I booked a round-trip flight on Southwest Airlines for $174, though lower rates are sometimes available. Richey charges $295 for a day aboard his 20-foot drift boat, including lunch, making the trip doable for the hard-core angler in need of action after a long, dreary winter.
The adventure begins at 4 a.m. on a Tuesday, when I awake to catch a 6:40 flight at LAX. Robot-like commuter fliers are milling about the terminal, receiving commands via cellphone. I wear shorts and a sweatshirt, carry a daypack and board the plane, wanting only to close my eyes and enjoy visions of steelhead dancing on the end of my line.

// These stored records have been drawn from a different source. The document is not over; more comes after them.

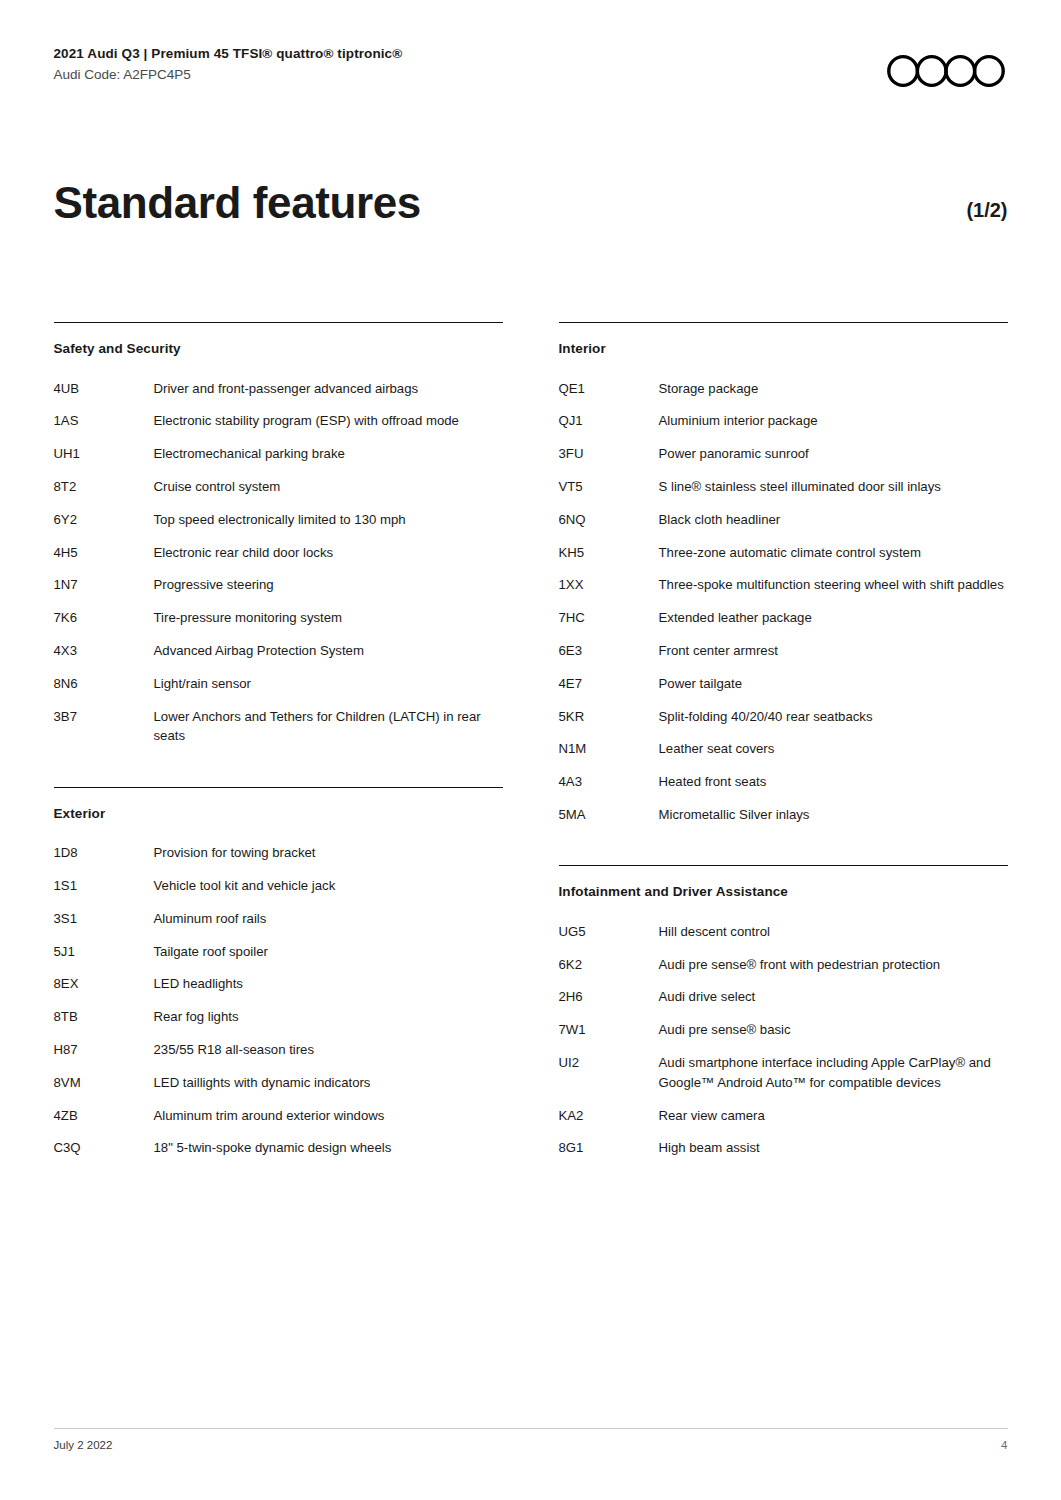2021 Audi Q3 | Premium 45 TFSI® quattro® tiptronic®
Audi Code: A2FPC4P5
Standard features
(1/2)
Safety and Security
| 4UB | Driver and front-passenger advanced airbags |
| 1AS | Electronic stability program (ESP) with offroad mode |
| UH1 | Electromechanical parking brake |
| 8T2 | Cruise control system |
| 6Y2 | Top speed electronically limited to 130 mph |
| 4H5 | Electronic rear child door locks |
| 1N7 | Progressive steering |
| 7K6 | Tire-pressure monitoring system |
| 4X3 | Advanced Airbag Protection System |
| 8N6 | Light/rain sensor |
| 3B7 | Lower Anchors and Tethers for Children (LATCH) in rear seats |
Exterior
| 1D8 | Provision for towing bracket |
| 1S1 | Vehicle tool kit and vehicle jack |
| 3S1 | Aluminum roof rails |
| 5J1 | Tailgate roof spoiler |
| 8EX | LED headlights |
| 8TB | Rear fog lights |
| H87 | 235/55 R18 all-season tires |
| 8VM | LED taillights with dynamic indicators |
| 4ZB | Aluminum trim around exterior windows |
| C3Q | 18" 5-twin-spoke dynamic design wheels |
Interior
| QE1 | Storage package |
| QJ1 | Aluminium interior package |
| 3FU | Power panoramic sunroof |
| VT5 | S line® stainless steel illuminated door sill inlays |
| 6NQ | Black cloth headliner |
| KH5 | Three-zone automatic climate control system |
| 1XX | Three-spoke multifunction steering wheel with shift paddles |
| 7HC | Extended leather package |
| 6E3 | Front center armrest |
| 4E7 | Power tailgate |
| 5KR | Split-folding 40/20/40 rear seatbacks |
| N1M | Leather seat covers |
| 4A3 | Heated front seats |
| 5MA | Micrometallic Silver inlays |
Infotainment and Driver Assistance
| UG5 | Hill descent control |
| 6K2 | Audi pre sense® front with pedestrian protection |
| 2H6 | Audi drive select |
| 7W1 | Audi pre sense® basic |
| UI2 | Audi smartphone interface including Apple CarPlay® and Google™ Android Auto™ for compatible devices |
| KA2 | Rear view camera |
| 8G1 | High beam assist |
July 2 2022 4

The plane lands at 7:55 and Richey meets me with his truck and drift boat in tow. We launch on the American River by 8:30. Tim Reilly, a local resident and veteran angler, joins us after leaving a vehicle at the take-out spot eight miles downstream.
The American River near downtown is not a famed fishery, yet it is flanked by scenic parkland and seems a world removed from civilization. Deer are foraging in nearby meadows. Mallards are nestling in pairs against the banks. Wild turkeys are scurrying up cliffs across the river. The water holds consistent seasonal fishing for salmon, steelhead, striped bass and shad.

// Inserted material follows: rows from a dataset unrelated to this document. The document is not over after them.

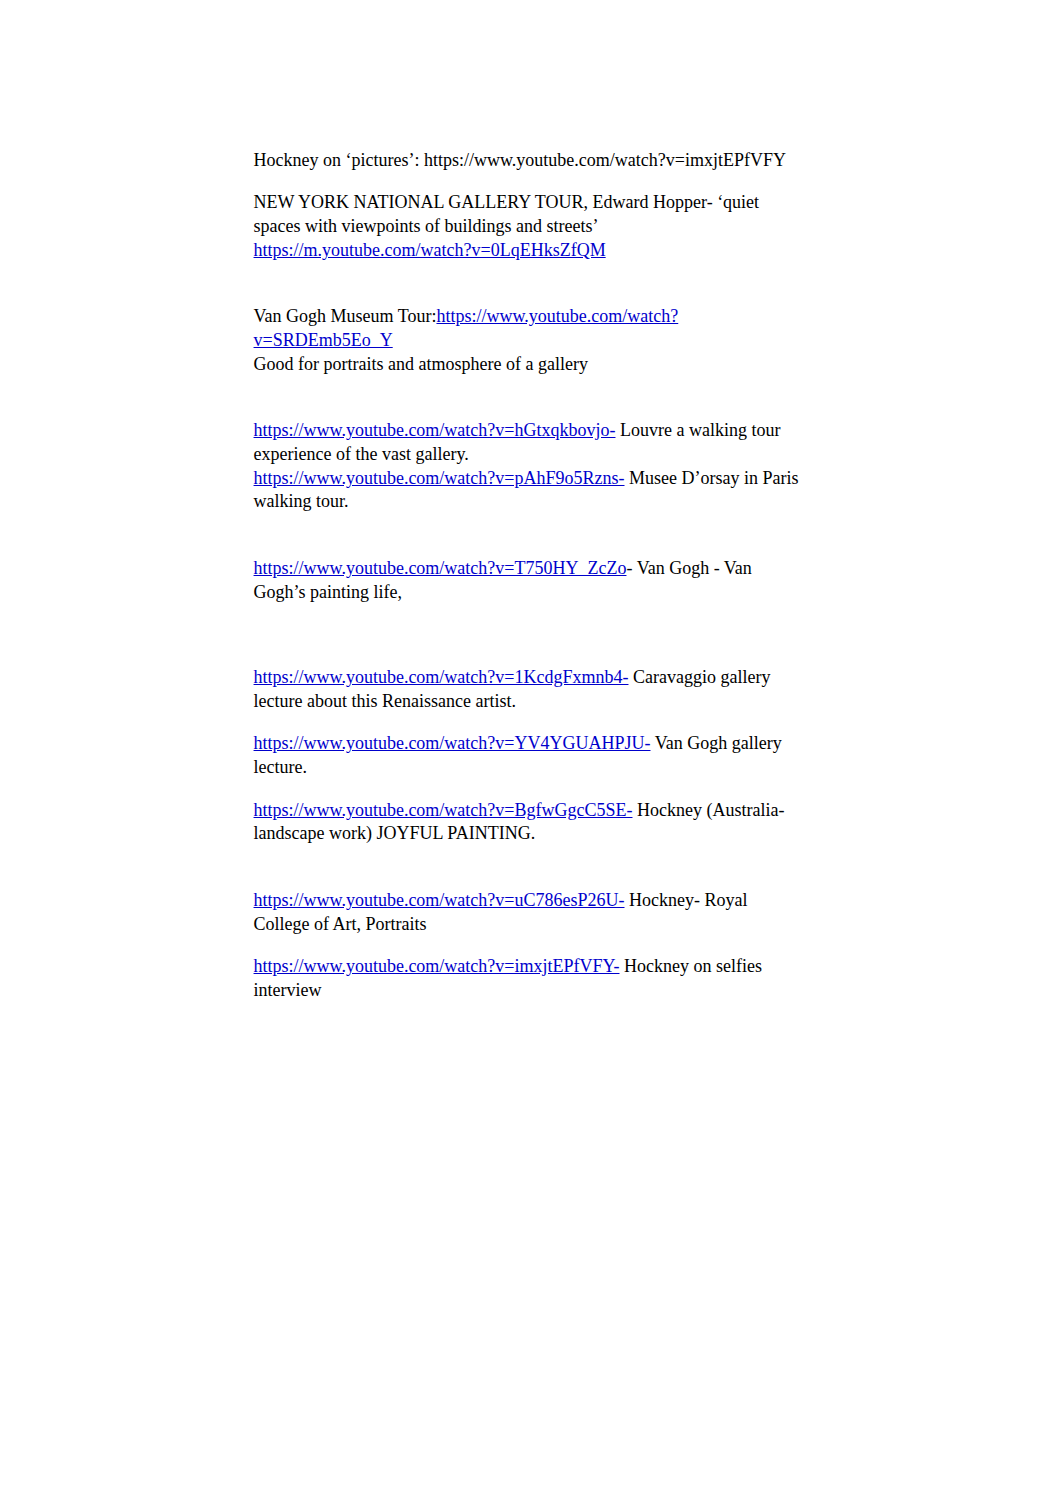Hockney on ‘pictures’: https://www.youtube.com/watch?v=imxjtEPfVFY
NEW YORK NATIONAL GALLERY TOUR, Edward Hopper- ‘quiet spaces with viewpoints of buildings and streets’
https://m.youtube.com/watch?v=0LqEHksZfQM
Van Gogh Museum Tour:https://www.youtube.com/watch?v=SRDEmb5Eo_Y
Good for portraits and atmosphere of a gallery
https://www.youtube.com/watch?v=hGtxqkbovjo- Louvre a walking tour experience of the vast gallery.
https://www.youtube.com/watch?v=pAhF9o5Rzns- Musee D’orsay in Paris walking tour.
https://www.youtube.com/watch?v=T750HY_ZcZo- Van Gogh - Van Gogh’s painting life,
https://www.youtube.com/watch?v=1KcdgFxmnb4- Caravaggio gallery lecture about this Renaissance artist.
https://www.youtube.com/watch?v=YV4YGUAHPJU- Van Gogh gallery lecture.
https://www.youtube.com/watch?v=BgfwGgcC5SE- Hockney (Australia- landscape work) JOYFUL PAINTING.
https://www.youtube.com/watch?v=uC786esP26U- Hockney- Royal College of Art, Portraits
https://www.youtube.com/watch?v=imxjtEPfVFY- Hockney on selfies interview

We are after spring-run steelhead. They're smaller, on average, than the 6- to 10-pound winter-run variety but generally more cooperative. Fish entering the river are either wild or products of a hatchery just upriver at the Nimbus dam. Anglers can keep one hatchery-reared steelhead per day.
Our plan is to release everything, assuming we have that option. Though Richey is an expert at side-drifting, there are no guarantees, and we keep telling ourselves this as two hours pass with only one taker: a small wild steelhead caught by Reilly.